— Dataset records —
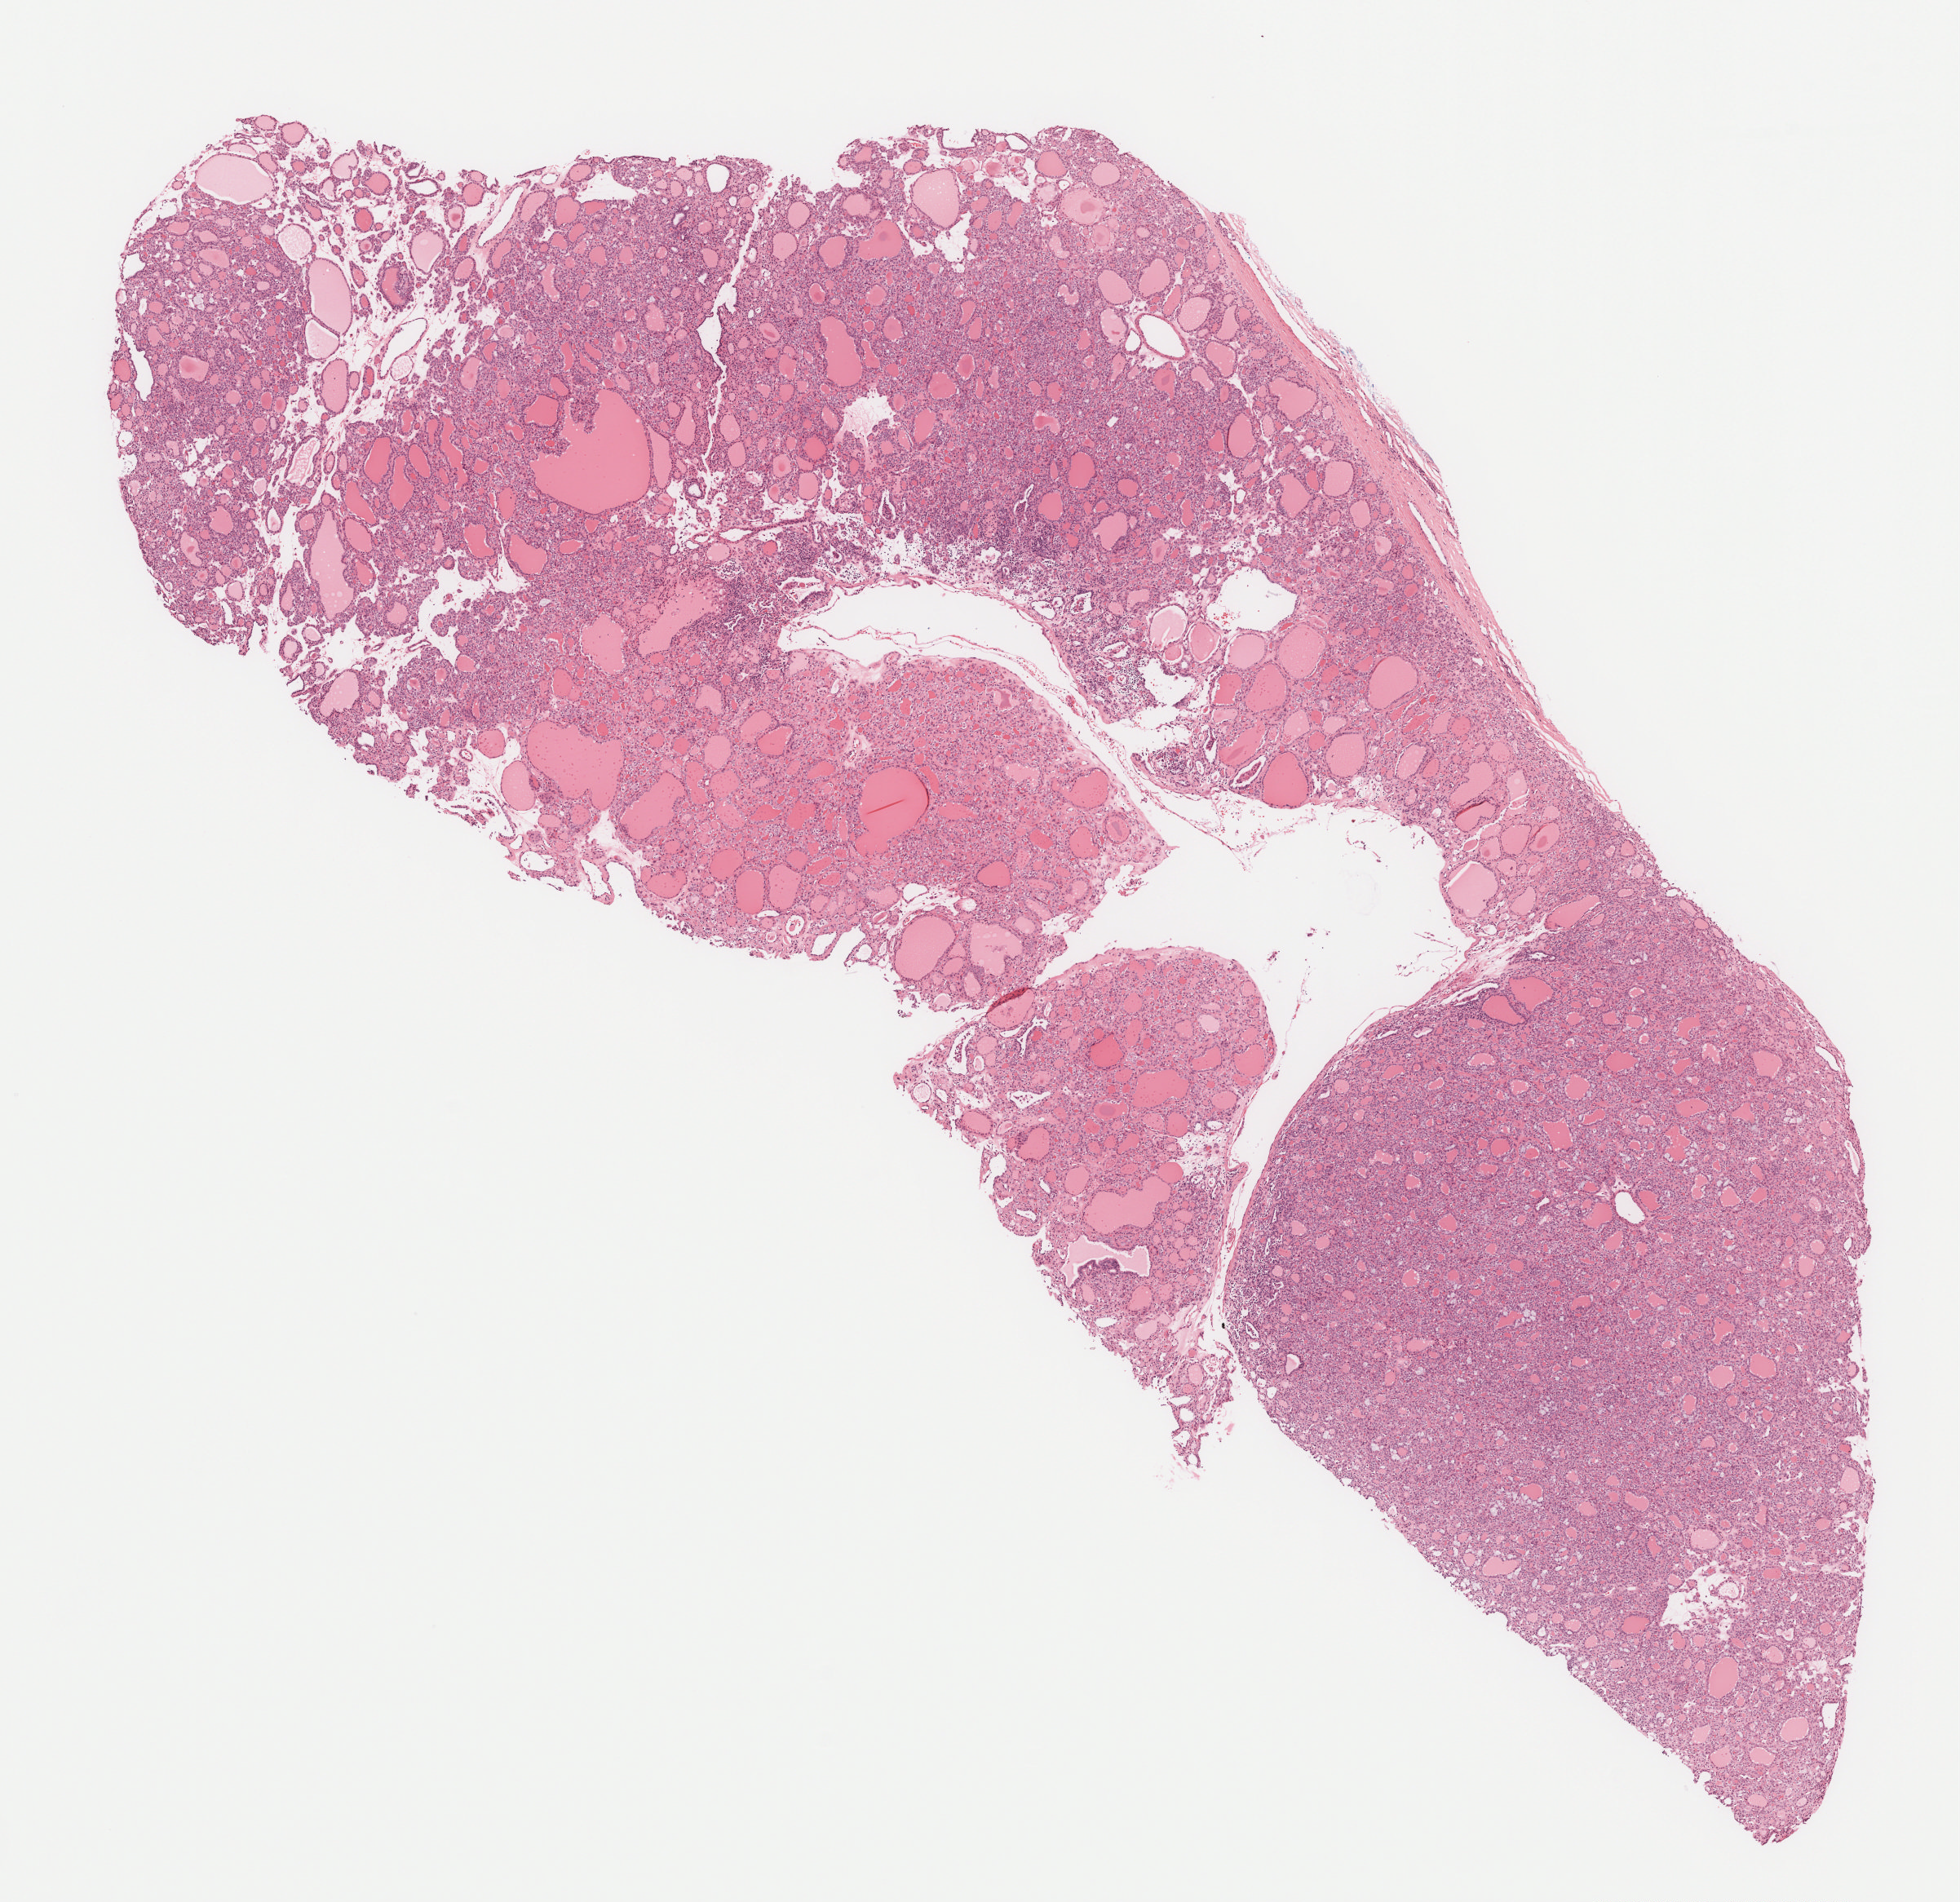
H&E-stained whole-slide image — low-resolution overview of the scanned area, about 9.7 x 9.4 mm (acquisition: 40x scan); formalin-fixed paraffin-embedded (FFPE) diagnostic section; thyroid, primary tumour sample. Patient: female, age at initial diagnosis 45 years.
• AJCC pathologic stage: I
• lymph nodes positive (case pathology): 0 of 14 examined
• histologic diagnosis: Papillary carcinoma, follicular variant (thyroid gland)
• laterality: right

— What this task involves —
Each entry should be output word for word, with no pictures carried over.

— Answer section —
H&E-stained whole-slide image — low-resolution overview of the scanned area, about 9.7 x 9.4 mm (acquisition: 40x scan); formalin-fixed paraffin-embedded (FFPE) diagnostic section; thyroid, primary tumour sample. Patient: female, age at initial diagnosis 45 years.
• AJCC pathologic stage: I
• lymph nodes positive (case pathology): 0 of 14 examined
• histologic diagnosis: Papillary carcinoma, follicular variant (thyroid gland)
• laterality: right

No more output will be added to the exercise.